Friday, May 9, 2008

5/9/08: 'Supporting our troops' is more than a slogan

I do not have a “support our troops” sticker or magnet on my car. I never have, and I never will.
I have a lot of reasons for this, including the fact that I have never supported the wars in Iraq or Afghanistan. I realize that supporting the war and supporting the soldiers we send into it are two separate things but to this I say that putting a magnet on my car and actually actively supporting the soldiers are also two separate things.

Thus my main reason for not having a sticker — we need to stop saying we support the troops and actually do it.

We’ve had a lot of talk about supporting the troops, most of which is limited to sincerely thanking them for their sacrifice.

The word “sacrifice” implies that something has been freely given, offered on our behalf by strong and self-sustained individuals and, for the most part, the word accurately describes what soldiers in the Iraq, Afghanistan and other past wars have done. They have sacrificed.

But the word has become a euphemism for what our soldiers have really done.

It covers over the reality of the physical and emotional wounds they’ve sustained in battle.

It covers over the reality of wounds they have caused in the name of our country and how knowing they caused those wounds affects their lives after the war. Solemnly thanking them and their families, then sending them back to their homes has come to stand in for providing the support that they — that anyone, having made these kinds of sacrifices — need after being at war.

Thanking soldiers for their sacrifice has become a way for us to shirk our responsibilities to them.

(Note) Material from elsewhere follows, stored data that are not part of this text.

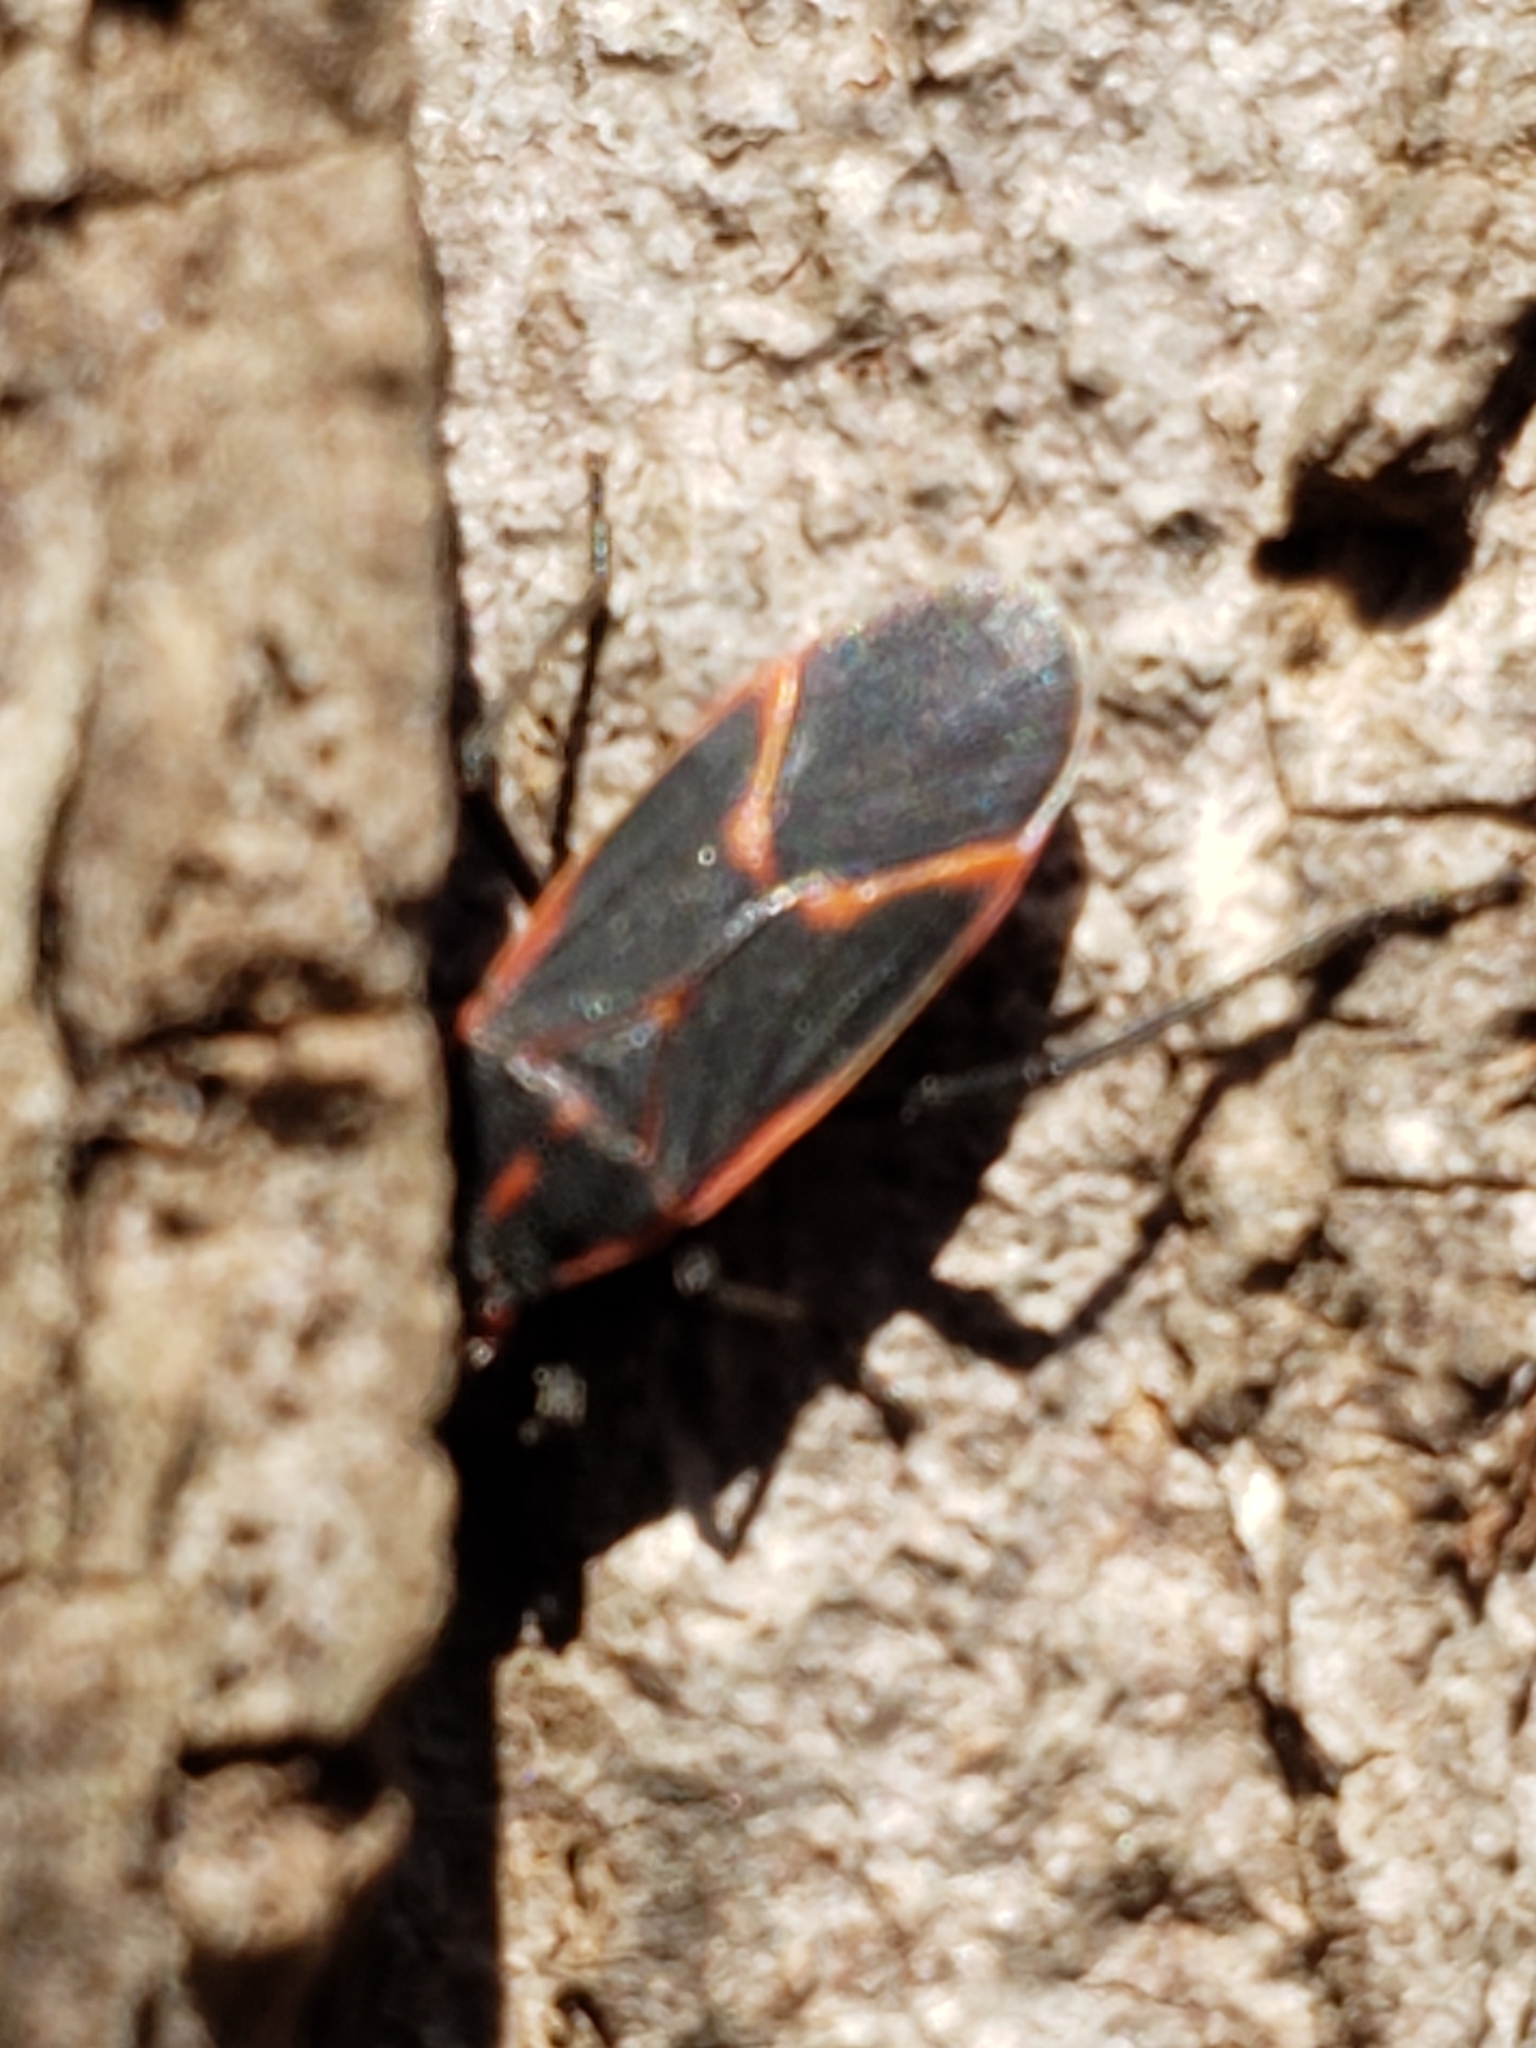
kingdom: Animalia
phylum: Arthropoda
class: Insecta
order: Hemiptera
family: Rhopalidae
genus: Boisea
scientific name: Boisea trivittata
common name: Boxelder bug
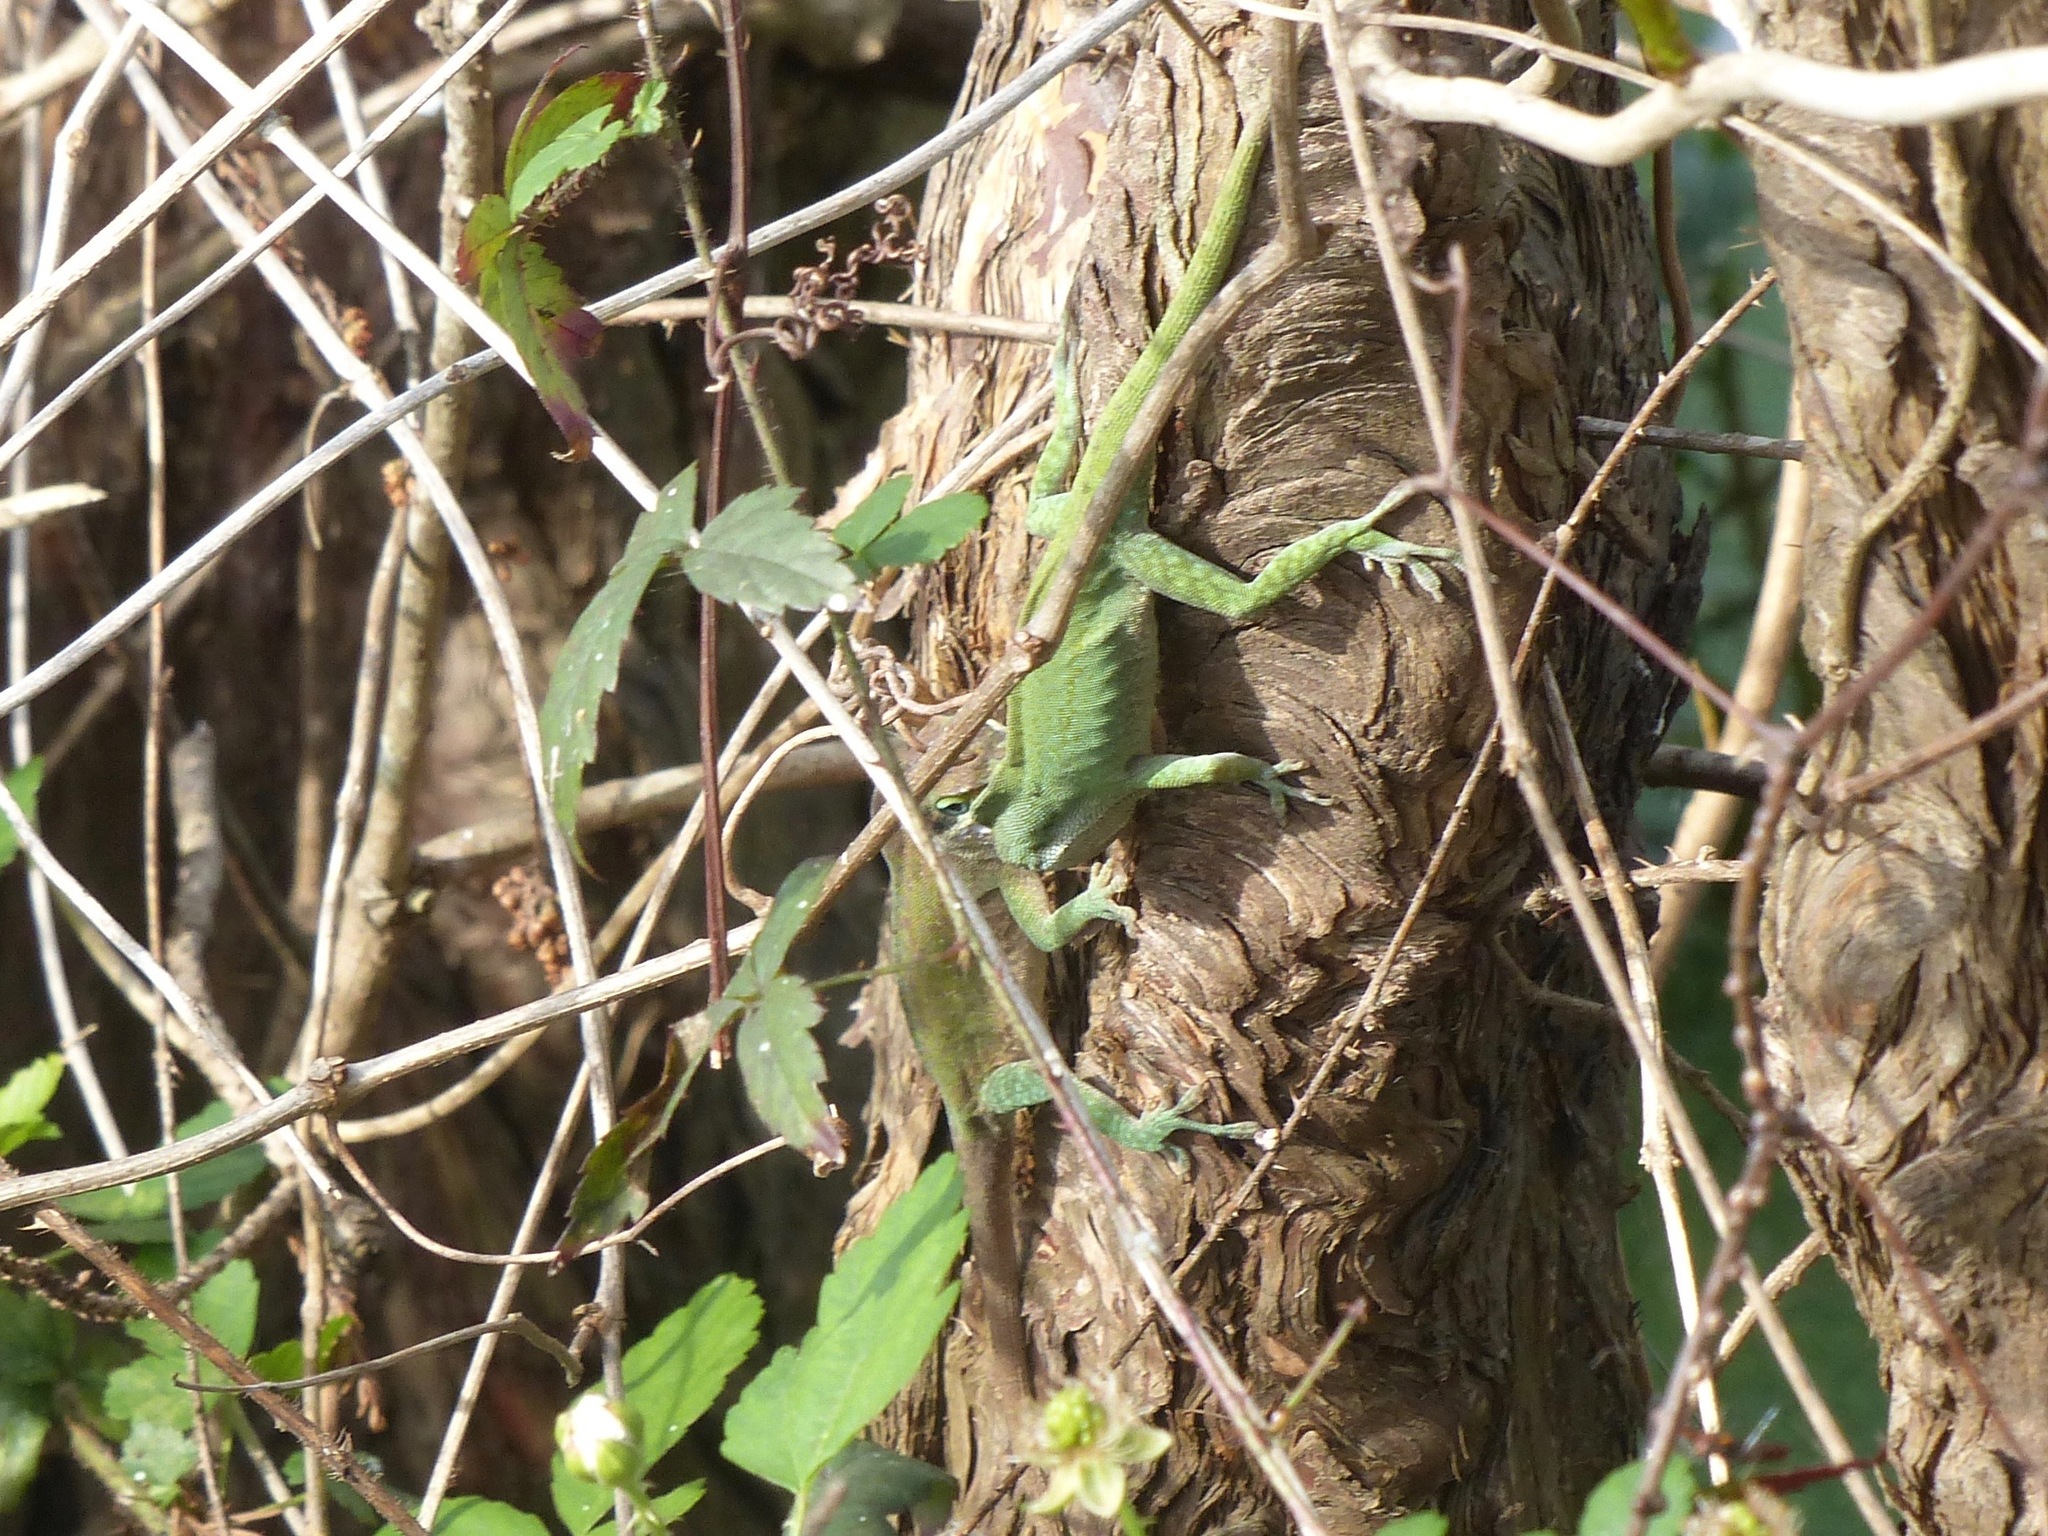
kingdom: Animalia
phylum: Chordata
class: Squamata
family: Dactyloidae
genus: Anolis
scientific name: Anolis carolinensis
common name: Green anole
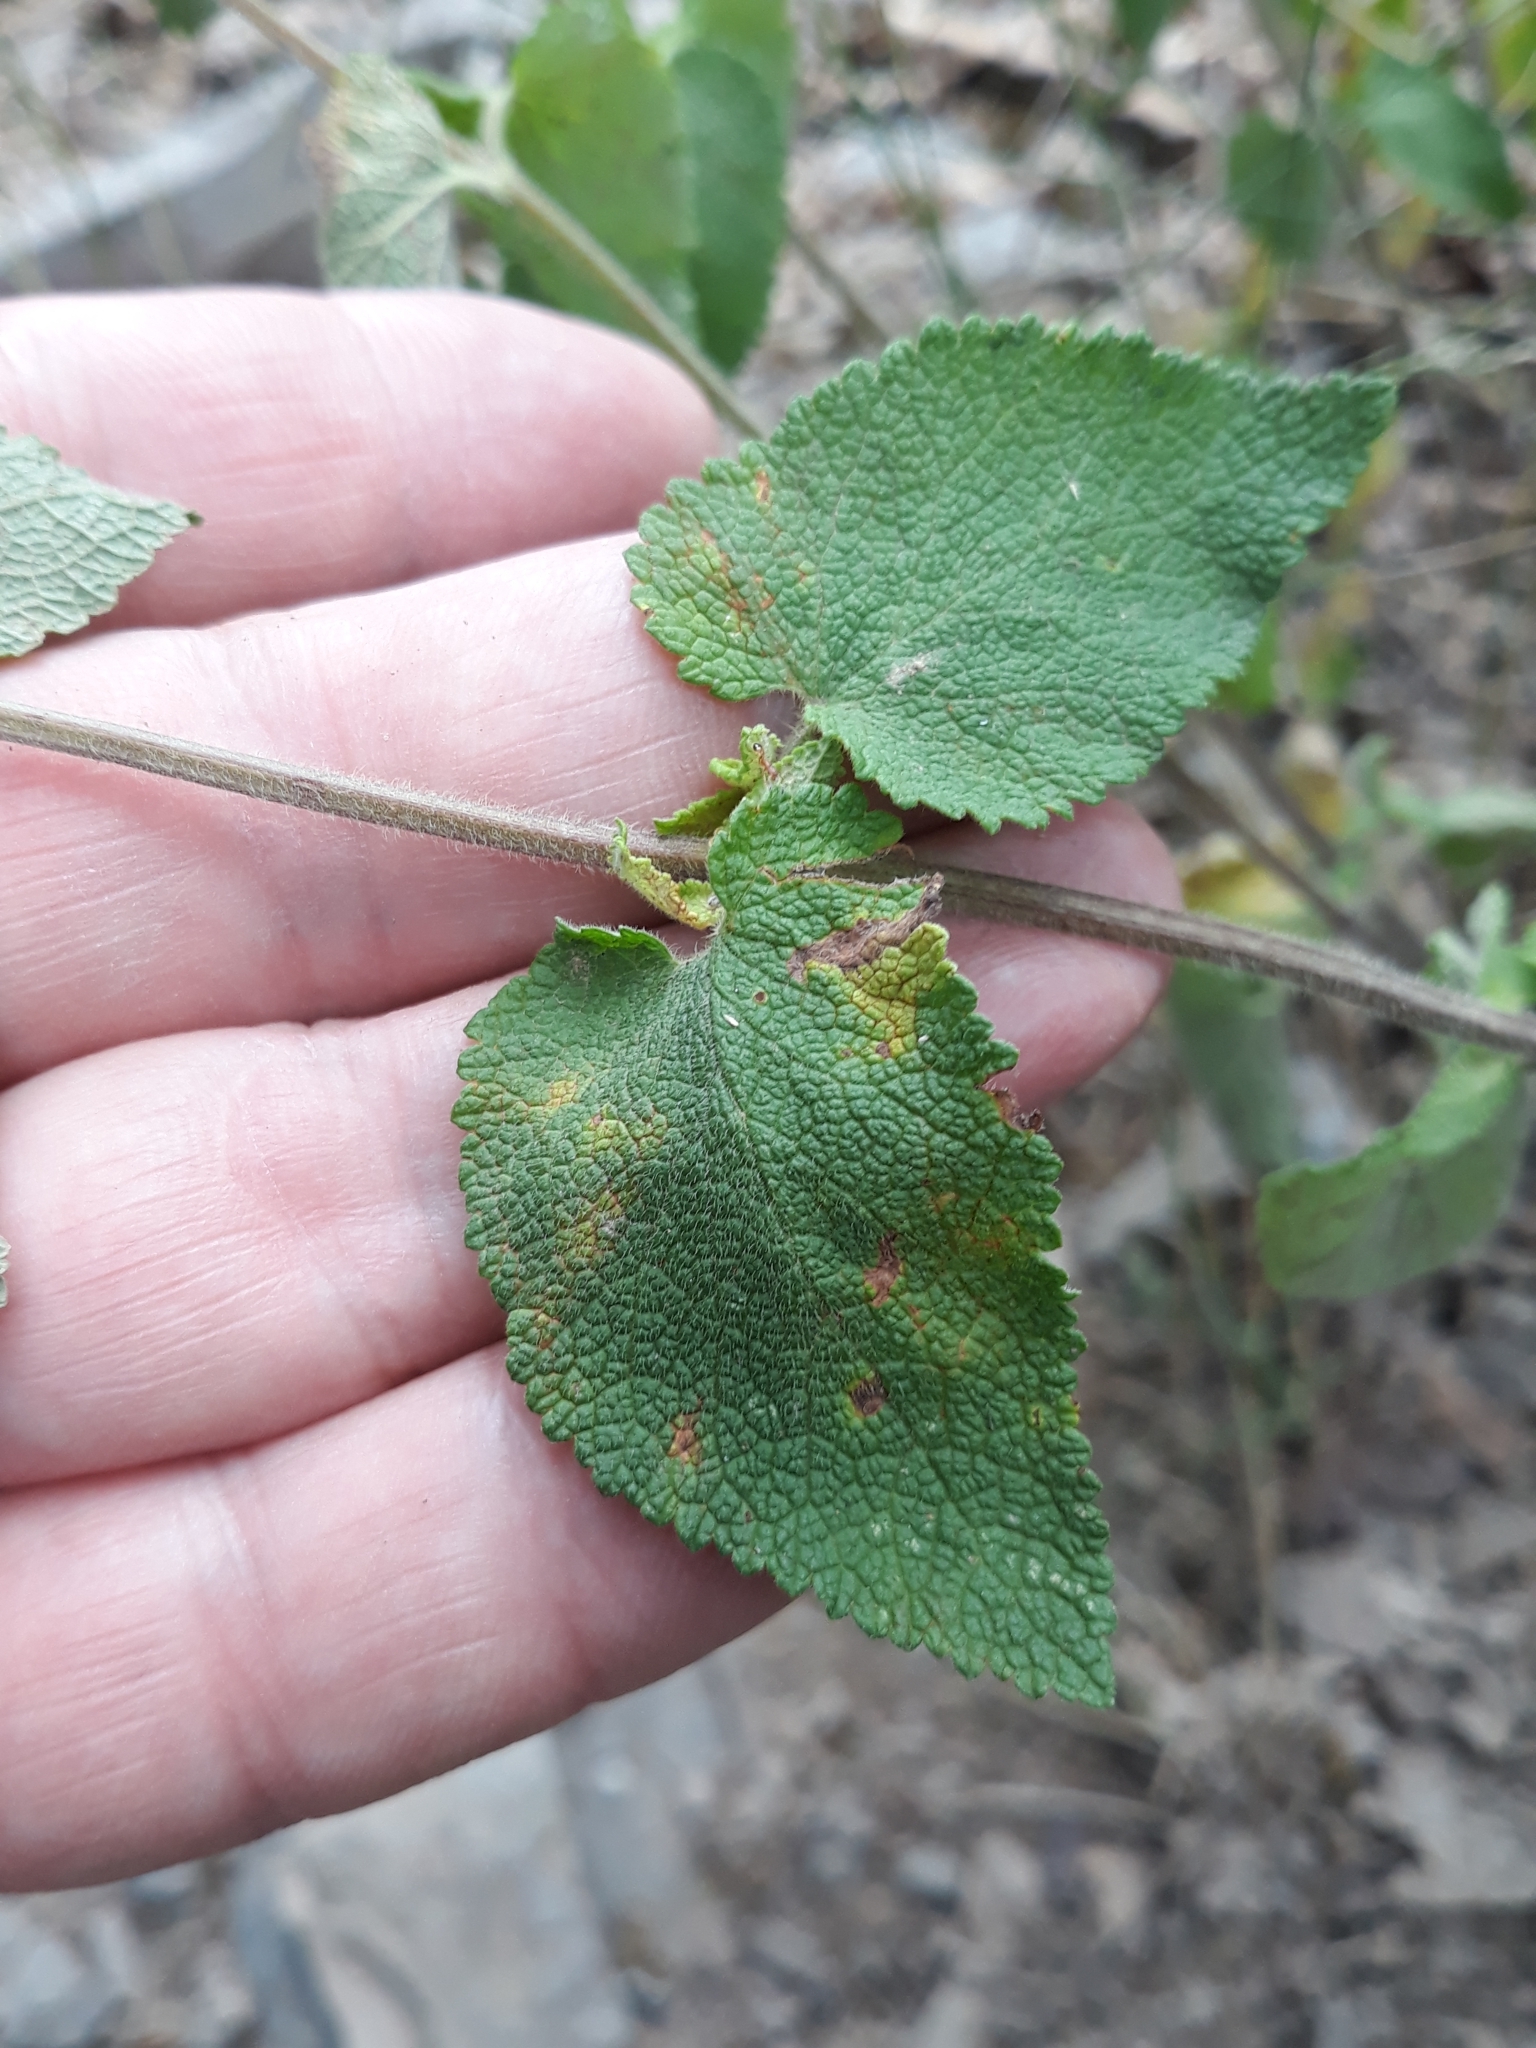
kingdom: Plantae
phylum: Tracheophyta
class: Magnoliopsida
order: Lamiales
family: Lamiaceae
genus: Teucrium
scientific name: Teucrium scorodonia
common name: Woodland germander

It should not be “their sacrifice.” It needs to be “our sacrifice.” We sent them. In doing so, we have made ourselves responsible for them. And we have failed them.

We sent the “surge” of troops that was to win us the war in Iraq while we reduced funding for veterans and planned to collapse Bethesda Naval Hospital and Walter Reed National Army Medical Center into one facility. We seem unconcerned with providing for even the physical rehabilitation of wounded soldiers — this in a war with relatively low mortality, but more terrible injuries than ever.

Dr. Atul Gawande, in his book “Better,” writes about the dramatic drop in mortality rates in the wars in Afghanistan and Iraq, which had gone down to 10 percent — from the 24 percent mortality of Korea, Vietnam, and the Gulf War — thanks to doctors’ focus on perfecting existing in-the-field triage and surgical techniques. On-site surgeons traveling with the troops have been able to save more wounded soldiers by getting to them more quickly and immediately sending them on to better-equipped facilities once the most severe wounds have been controlled.

More people surviving war is a good outcome and one we should be happy with. Certainly those whose family members have gone to war and returned, in whatever condition, are grateful to have their loved ones back.

But as Dr. Gawande points out, the quality of life for the soldiers now returning to the States, some with injuries that would have been “unsurvivable in previous wars,” is still “an open question.”

“We have never faced having to rehabilitate people with such extensive wounds. We are only beginning to learn what to do to make a life worth living possible for them,” Dr. Gawande says.

It’s our job, as people who “support our troops,” to find out what can be done — and do it.